*SELECTED EXCERPT*:
Making a New York vid probably has been on these dudes’ list as long as the Los Angeles schoolyards were for the Palace guys, and watching their new ‘Panic in Gotham’ clip you get a sense of the zest with which they screeched their wheels across these hallowed streets, even if most of the marquee spots were disregarded in favor of jumping whatever benches and bars they ran across. New York long has been associated with chutzpah and some balls are helpful if you aim to insert clips of flatground shove-its or a repeat of one of those one-footed slider moves, but this raises interesting questions around the role of these caffeinated French purists, and tricks like Leo Valls’ tail-skid to slappy noseslide.

Are the Magenta bros in their tightly fished, powerslide-mining fashion pushing as much innovation as the likes of Corey Kennedy or Torey Pudwill working over a DIY parking block ledge? Would their efforts be classified as ‘lateral’ progression, devolution or some as-yet unknown direction? Is there room for Magenta as a hardgood manufacturer to differentiate on products amenable to their styles of scooching and spinning, like ceramic wheels or tailguards? Could Magenta and Nissan collab on an environmentally friendly grappling hook that enables urban skaters to hook a ride on a low-emission vehicle?

2. Jimmy Lannon – “The Dango Is Dead”

December 30, 2010

For my money the best nose-manualer working, Jimmy Lannon flows like a sweated up baggy t-shirt and mines the seam of inner-city bar-jumping to greater effect in the airier Florida zone, where he seems content to blast ollies all day long and sometimes balance on his front truck. If you boiled it down to a list of tricks this part in someone else’s hands might be some stony/soul moment but Jimmy Lannon’s view is more aggressive, short pants be damned. Ledge tricks cribbed from the old Mariano playbook and some of the best cheering sections captured on digital video this year (the nighttime line guys look like extras from one of RB Umali’s revisitations). Congratulate Jimmy Lannon for staying good and landing on the Magenta board company which posted up another mini-part the other day that features a nice switch backside bigspin out of a curb cut.

*YOUR TASK*:
Write the next part of the skate video roundup, starting after its last sentence. The rows after this text are separate material.

*SOURCE DATA*:
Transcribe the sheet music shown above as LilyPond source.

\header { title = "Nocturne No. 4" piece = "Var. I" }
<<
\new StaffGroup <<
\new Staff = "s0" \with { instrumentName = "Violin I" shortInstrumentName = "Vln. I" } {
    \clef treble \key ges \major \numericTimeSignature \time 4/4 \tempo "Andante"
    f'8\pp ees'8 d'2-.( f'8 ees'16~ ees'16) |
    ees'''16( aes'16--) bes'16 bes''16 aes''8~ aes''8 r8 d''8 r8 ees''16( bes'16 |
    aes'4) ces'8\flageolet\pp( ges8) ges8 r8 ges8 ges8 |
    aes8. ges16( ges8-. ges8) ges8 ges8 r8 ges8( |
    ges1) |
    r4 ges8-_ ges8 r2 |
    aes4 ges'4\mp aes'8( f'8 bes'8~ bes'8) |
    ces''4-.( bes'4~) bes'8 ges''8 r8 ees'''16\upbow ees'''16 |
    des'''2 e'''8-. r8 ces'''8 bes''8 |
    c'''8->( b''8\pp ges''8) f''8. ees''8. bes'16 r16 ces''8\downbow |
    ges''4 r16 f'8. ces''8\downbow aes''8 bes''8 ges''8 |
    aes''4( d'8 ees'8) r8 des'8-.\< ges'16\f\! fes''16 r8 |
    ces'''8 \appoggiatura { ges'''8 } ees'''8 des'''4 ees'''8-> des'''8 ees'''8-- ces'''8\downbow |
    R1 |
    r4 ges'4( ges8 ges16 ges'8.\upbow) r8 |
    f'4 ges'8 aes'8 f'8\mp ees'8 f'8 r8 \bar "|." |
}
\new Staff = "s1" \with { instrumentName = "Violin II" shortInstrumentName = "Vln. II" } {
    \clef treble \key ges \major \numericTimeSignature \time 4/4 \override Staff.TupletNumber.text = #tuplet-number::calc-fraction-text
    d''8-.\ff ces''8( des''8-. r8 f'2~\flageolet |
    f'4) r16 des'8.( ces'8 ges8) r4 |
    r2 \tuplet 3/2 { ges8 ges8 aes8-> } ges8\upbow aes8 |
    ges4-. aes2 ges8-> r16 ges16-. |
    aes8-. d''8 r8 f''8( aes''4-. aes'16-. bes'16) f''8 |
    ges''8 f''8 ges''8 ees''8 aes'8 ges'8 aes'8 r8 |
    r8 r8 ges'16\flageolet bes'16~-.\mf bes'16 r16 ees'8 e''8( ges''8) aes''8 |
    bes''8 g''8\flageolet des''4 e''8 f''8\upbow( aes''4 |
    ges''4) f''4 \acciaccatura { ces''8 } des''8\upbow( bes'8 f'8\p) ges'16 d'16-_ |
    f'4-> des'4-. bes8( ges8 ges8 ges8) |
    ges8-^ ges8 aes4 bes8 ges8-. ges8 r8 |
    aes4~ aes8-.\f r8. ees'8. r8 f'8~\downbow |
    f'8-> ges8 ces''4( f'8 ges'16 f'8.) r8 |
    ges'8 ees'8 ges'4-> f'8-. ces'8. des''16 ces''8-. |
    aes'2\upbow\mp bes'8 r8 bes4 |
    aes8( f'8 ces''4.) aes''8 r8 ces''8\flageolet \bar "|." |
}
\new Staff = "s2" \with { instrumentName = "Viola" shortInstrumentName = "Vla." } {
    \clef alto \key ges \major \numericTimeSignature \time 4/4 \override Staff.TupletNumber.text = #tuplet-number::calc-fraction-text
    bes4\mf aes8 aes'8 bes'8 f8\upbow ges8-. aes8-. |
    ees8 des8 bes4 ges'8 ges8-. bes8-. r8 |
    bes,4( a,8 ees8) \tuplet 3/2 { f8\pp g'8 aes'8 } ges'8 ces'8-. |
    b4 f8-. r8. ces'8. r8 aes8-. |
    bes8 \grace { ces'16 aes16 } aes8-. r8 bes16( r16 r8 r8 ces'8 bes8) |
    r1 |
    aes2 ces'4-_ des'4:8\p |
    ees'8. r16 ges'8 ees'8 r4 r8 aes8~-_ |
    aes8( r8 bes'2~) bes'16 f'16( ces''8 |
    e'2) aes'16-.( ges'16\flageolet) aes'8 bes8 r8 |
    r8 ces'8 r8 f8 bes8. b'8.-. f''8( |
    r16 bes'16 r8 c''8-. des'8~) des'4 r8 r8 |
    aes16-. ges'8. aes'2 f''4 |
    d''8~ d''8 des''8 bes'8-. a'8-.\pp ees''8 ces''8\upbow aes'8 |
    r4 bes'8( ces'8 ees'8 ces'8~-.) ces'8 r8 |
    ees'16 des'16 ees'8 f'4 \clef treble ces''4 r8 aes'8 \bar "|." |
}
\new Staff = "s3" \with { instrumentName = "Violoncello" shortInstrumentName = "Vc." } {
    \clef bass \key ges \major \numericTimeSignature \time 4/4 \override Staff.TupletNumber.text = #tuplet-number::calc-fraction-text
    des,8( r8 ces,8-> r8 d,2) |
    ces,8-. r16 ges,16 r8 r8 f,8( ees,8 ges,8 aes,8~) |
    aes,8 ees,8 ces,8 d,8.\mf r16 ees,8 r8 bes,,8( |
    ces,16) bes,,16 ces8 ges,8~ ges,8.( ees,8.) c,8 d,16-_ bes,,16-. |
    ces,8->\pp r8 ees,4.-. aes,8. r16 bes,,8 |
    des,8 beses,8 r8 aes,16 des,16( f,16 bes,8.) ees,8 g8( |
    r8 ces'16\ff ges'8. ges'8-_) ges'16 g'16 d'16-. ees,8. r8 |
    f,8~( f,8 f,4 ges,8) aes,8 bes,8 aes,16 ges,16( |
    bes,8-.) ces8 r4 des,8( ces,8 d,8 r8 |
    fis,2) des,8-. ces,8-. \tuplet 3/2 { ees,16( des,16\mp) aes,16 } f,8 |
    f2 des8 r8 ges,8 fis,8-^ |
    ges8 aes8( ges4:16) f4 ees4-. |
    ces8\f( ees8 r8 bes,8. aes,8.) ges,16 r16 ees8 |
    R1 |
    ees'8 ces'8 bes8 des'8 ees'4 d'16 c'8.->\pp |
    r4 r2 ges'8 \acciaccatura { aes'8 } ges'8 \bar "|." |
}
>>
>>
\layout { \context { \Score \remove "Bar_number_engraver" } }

*EXPECTED ANSWER*:
Jimmy Lannon: Your Little Hoodrat Friend

February 21, 2010


Killa season

Prior mutterings in this space asked readers to imagine a more perfect world, in which magical creatures offered significant discounts on quality goods and towheaded Floridian Jimmy Lannon was a well-paid professional. Balding scientists with spectacles and powerful space telescopes continue the search for this land, but the new vid from Sunshine State VX impresario Joe Perrin offers a fully realized glimpse, as Lannon bops and wheelies his way through sun-drenched alleyways, ollieing every hydrant and waist-high pole in sight.

This dude is so good to watch and a prime example of making a sorta focused trick list go a long ways (not to insinuate he’s limited at all). Lannon gets as urban as your favorite borough-combing cords wearer with more pop and a penchant for fakie ollieing up big ledges. In this alternate universe we’ve described the hot approach is fakieing up shit rather than riding up rails; Steve Durante, you are on the guest list.

Rumors swirl that Jimmy Lannon, a longtime Lakai flow box recipient, basically showed himself the door at Element after declining to climb aboard its floundering footwear ship, and who knows whether that’s true or if it was a wise longterm career move, but the footage for sure was better served with a Junior MAFIA-flavored ender section in “The Dango Is Dead” than being trimmed and tucked into whatever next Element project. On that note we’re obligated to point out that it’s worth investing in the DVD, which comes with the OG “Dango” as well as “The Good Life” and a handful of other videos that make you realize Montessi’s Westside shop at this point boasts a video franchise that’s both longer and more quality than some board and shoe outfits. There’s also a sick part from a kid called Jonathan Cruz who does nice-looking nosegrinds in tight spaces, order it off Westside’s site.